Romuald Wadagni lance une tournée diplomatique au Sahel pour apaiser les tensions
Dès sa prise de fonction, le président béninois Romuald Wadagni a choisi de marquer son mandat par une initiative diplomatique d’envergure. Ce mardi 2 juin, il se rend simultanément à Niamey et à Ouagadougou, deux capitales sahéliennes avec lesquelles les relations du Bénin s’étaient fortement dégradées ces derniers mois. Cette première étape d’une tournée ouest-africaine vise à rétablir des ponts avec les voisins immédiats, dans un contexte où les équilibres régionaux se redessinent.
Une démarche de réconciliation au cœur du Sahel
Cette visite s’inscrit dans une volonté de tourner la page après des mois de tensions persistantes entre Cotonou, Niamey et Ouagadougou. Depuis les changements politiques majeurs survenus l’été dernier à Niamey et à Ouagadougou, les échanges entre les pays avaient pris un tour conflictuel. L’ancien président béninois, Patrice Talon, avait adopté une position perçue comme alignée sur les positions de la Cédéao, ce qui avait contribué à envenimer les relations avec les nouvelles autorités sahéliennes.

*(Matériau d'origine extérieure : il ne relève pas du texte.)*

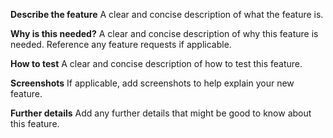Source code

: **Describe the feature**
A clear and concise description of what the feature is.

**Why is this needed?**
A clear and concise description of why this feature is needed.
Reference any feature requests if applicable.

**How to test**
A clear and concise description of how to test this feature.

**Screenshots**
If applicable, add screenshots to help explain your new feature.

**Further details**
Add any further details that might be good to know about this feature.
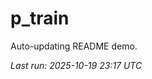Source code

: # p_train

Auto-updating README demo.

<!--START_SECTION:status-->
_Last run: 2025-10-19 23:17 UTC_
<!--END_SECTION:status-->




























































































































































































































































































































































































































































































































































































































































































































































































































































































































































































































































































































































































































































































































































































































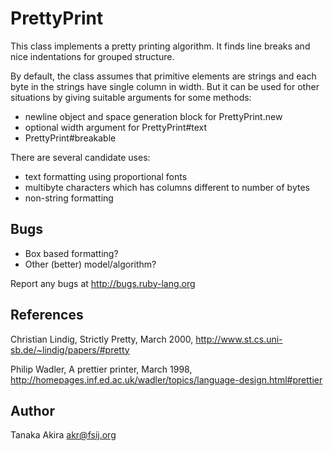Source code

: # PrettyPrint

This class implements a pretty printing algorithm. It finds line breaks and
nice indentations for grouped structure.

By default, the class assumes that primitive elements are strings and each
byte in the strings have single column in width. But it can be used for other
situations by giving suitable arguments for some methods:
*   newline object and space generation block for PrettyPrint.new
*   optional width argument for PrettyPrint#text
*   PrettyPrint#breakable


There are several candidate uses:
*   text formatting using proportional fonts
*   multibyte characters which has columns different to number of bytes
*   non-string formatting


## Bugs
*   Box based formatting?
*   Other (better) model/algorithm?


Report any bugs at http://bugs.ruby-lang.org

## References
Christian Lindig, Strictly Pretty, March 2000,
http://www.st.cs.uni-sb.de/~lindig/papers/#pretty

Philip Wadler, A prettier printer, March 1998,
http://homepages.inf.ed.ac.uk/wadler/topics/language-design.html#prettier

## Author
Tanaka Akira <akr@fsij.org>
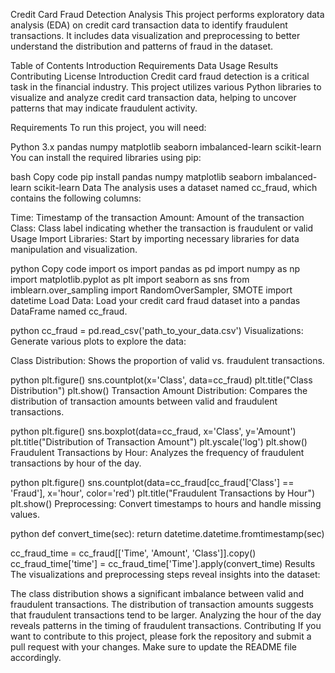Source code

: Credit Card Fraud Detection Analysis
This project performs exploratory data analysis (EDA) on credit card transaction data to identify fraudulent transactions. It includes data visualization and preprocessing to better understand the distribution and patterns of fraud in the dataset.

Table of Contents
Introduction
Requirements
Data
Usage
Results
Contributing
License
Introduction
Credit card fraud detection is a critical task in the financial industry. This project utilizes various Python libraries to visualize and analyze credit card transaction data, helping to uncover patterns that may indicate fraudulent activity.

Requirements
To run this project, you will need:

Python 3.x
pandas
numpy
matplotlib
seaborn
imbalanced-learn
scikit-learn
You can install the required libraries using pip:

bash
Copy code
pip install pandas numpy matplotlib seaborn imbalanced-learn scikit-learn
Data
The analysis uses a dataset named cc_fraud, which contains the following columns:

Time: Timestamp of the transaction
Amount: Amount of the transaction
Class: Class label indicating whether the transaction is fraudulent or valid
Usage
Import Libraries: Start by importing necessary libraries for data manipulation and visualization.

python
Copy code
import os
import pandas as pd
import numpy as np
import matplotlib.pyplot as plt
import seaborn as sns
from imblearn.over_sampling import RandomOverSampler, SMOTE
import datetime
Load Data: Load your credit card fraud dataset into a pandas DataFrame named cc_fraud.

python
cc_fraud = pd.read_csv('path_to_your_data.csv')
Visualizations: Generate various plots to explore the data:

Class Distribution: Shows the proportion of valid vs. fraudulent transactions.

python
plt.figure()
sns.countplot(x='Class', data=cc_fraud)
plt.title("Class Distribution")
plt.show()
Transaction Amount Distribution: Compares the distribution of transaction amounts between valid and fraudulent transactions.

python
plt.figure()
sns.boxplot(data=cc_fraud, x='Class', y='Amount')
plt.title("Distribution of Transaction Amount")
plt.yscale('log')
plt.show()
Fraudulent Transactions by Hour: Analyzes the frequency of fraudulent transactions by hour of the day.

python
plt.figure()
sns.countplot(data=cc_fraud[cc_fraud['Class'] == 'Fraud'], x='hour', color='red')
plt.title("Fraudulent Transactions by Hour")
plt.show()
Preprocessing: Convert timestamps to hours and handle missing values.

python
def convert_time(sec):
    return datetime.datetime.fromtimestamp(sec)

cc_fraud_time = cc_fraud[['Time', 'Amount', 'Class']].copy()
cc_fraud_time['time'] = cc_fraud_time['Time'].apply(convert_time)
Results
The visualizations and preprocessing steps reveal insights into the dataset:

The class distribution shows a significant imbalance between valid and fraudulent transactions.
The distribution of transaction amounts suggests that fraudulent transactions tend to be larger.
Analyzing the hour of the day reveals patterns in the timing of fraudulent transactions.
Contributing
If you want to contribute to this project, please fork the repository and submit a pull request with your changes. Make sure to update the README file accordingly.
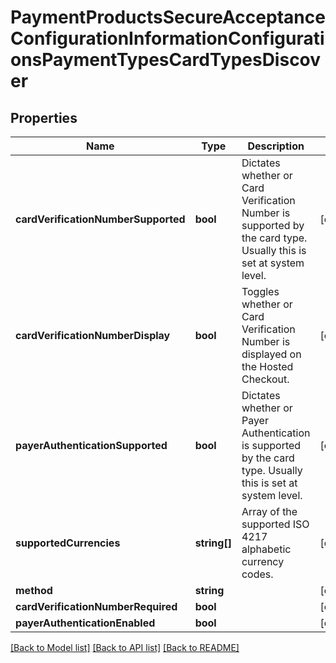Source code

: # PaymentProductsSecureAcceptanceConfigurationInformationConfigurationsPaymentTypesCardTypesDiscover

## Properties
Name | Type | Description | Notes
------------ | ------------- | ------------- | -------------
**cardVerificationNumberSupported** | **bool** | Dictates whether or Card Verification Number is supported by the card type. Usually this is set at system level. | [optional] 
**cardVerificationNumberDisplay** | **bool** | Toggles whether or Card Verification Number is displayed on the Hosted Checkout. | [optional] 
**payerAuthenticationSupported** | **bool** | Dictates whether or Payer Authentication is supported by the card type. Usually this is set at system level. | [optional] 
**supportedCurrencies** | **string[]** | Array of the supported  ISO 4217 alphabetic currency codes. | [optional] 
**method** | **string** |  | [optional] 
**cardVerificationNumberRequired** | **bool** |  | [optional] 
**payerAuthenticationEnabled** | **bool** |  | [optional] 

[[Back to Model list]](../README.md#documentation-for-models) [[Back to API list]](../README.md#documentation-for-api-endpoints) [[Back to README]](../README.md)


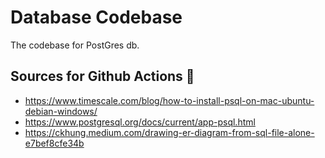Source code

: # Database Codebase

The codebase for PostGres db.

## Sources for Github Actions 📖

- https://www.timescale.com/blog/how-to-install-psql-on-mac-ubuntu-debian-windows/
- https://www.postgresql.org/docs/current/app-psql.html
- https://ckhung.medium.com/drawing-er-diagram-from-sql-file-alone-e7bef8cfe34b
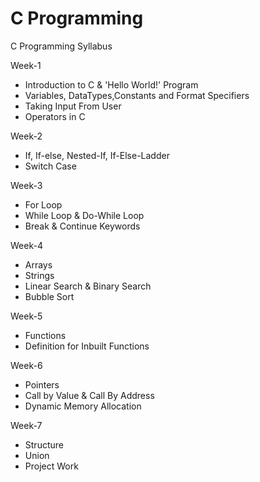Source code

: # C Programming

C Programming Syllabus

Week-1

- Introduction to C & 'Hello World!' Program
- Variables, DataTypes,Constants and Format Specifiers
- Taking Input From User
- Operators in C

Week-2

- If, If-else, Nested-If, If-Else-Ladder
- Switch Case

Week-3

- For Loop
- While Loop & Do-While Loop
- Break & Continue Keywords

Week-4

- Arrays
- Strings
- Linear Search & Binary Search
- Bubble Sort

Week-5

- Functions
- Definition for Inbuilt Functions
  
Week-6

- Pointers
- Call by Value & Call By Address
- Dynamic Memory Allocation

Week-7

- Structure
- Union
- Project Work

Romuald Wadagni, ancien ministre de l’Économie et des Finances connu pour son approche pragmatique, mise sur une diplomatie de terrain pour désamorcer les tensions. Cette double visite, programmée dès la deuxième semaine de son mandat, reflète une volonté claire de rétablir un dialogue constructif et de lever les contentieux accumulés, notamment autour de la fermeture de la frontière nigéro-béninoise et des questions sécuritaires transfrontalières.
L’enjeu économique du corridor Cotonou-Niamey
Au centre des discussions entre le président béninois et ses homologues sahéliens figure le corridor portuaire de Cotonou, essentiel pour l’approvisionnement du Niger enclavé. La suspension des échanges, consécutive aux sanctions imposées par la Cédéao puis au retrait du Niger, du Mali et du Burkina Faso de l’organisation, a eu un impact économique majeur. Le port de Cotonou a vu son trafic vers le Sahel diminuer au profit d’autres hubs comme Lomé ou Tema.
Pour le Bénin, la restauration de la fluidité des échanges n’est pas seulement une question diplomatique, mais aussi une nécessité économique. Les recettes douanières et portuaires représentent une part importante des finances publiques. La normalisation des relations passera donc par la réouverture des points de passage et la levée des mesures restrictives imposées par les deux côtés. Les défis sécuritaires, notamment la lutte contre les groupes armés dans le parc W et le long des frontières communes, seront également au cœur des échanges.
Un équilibre diplomatique à trouver entre l’AES et la Cédéao
La mission de Romuald Wadagni s’annonce complexe. Bien que le Bénin reste membre de la Cédéao, il cherche à renouer un dialogue constructif avec l’Alliance des États du Sahel (AES), créée en septembre 2023 par Niamey, Ouagadougou et Bamako pour marquer leur rupture avec l’organisation d’Abuja. Le président béninois doit donc naviguer entre ces deux dynamiques, sans donner l’impression de cautionner les transitions militaires ni de s’écarter des engagements régionaux du Bénin.
Le symbole de cette tournée n’est pas anodin. En privilégiant Niamey et Ouagadougou comme premières destinations en dehors de la zone côtière, Romuald Wadagni envoie un message fort à des partenaires historiques avec lesquels le Bénin partage des frontières et des défis sécuritaires communs. Les attaques répétées dans le nord du pays, attribuées à des groupes affiliés à Al-Qaïda et à l’État islamique, rendent indispensable une coopération renforcée avec les forces sahéliennes.
L’accueil réservé par le général Tiani et le capitaine Traoré à cette initiative sera déterminant. Les autorités de transition sahéliennes ont jusqu’ici privilégié des partenariats avec Moscou et une diplomatie en marge des cadres traditionnels ouest-africains. Romuald Wadagni mise sur une voie béninoise, distincte des injonctions de la Cédéao, pour obtenir des résultats concrets au bénéfice des populations frontalières et des acteurs économiques.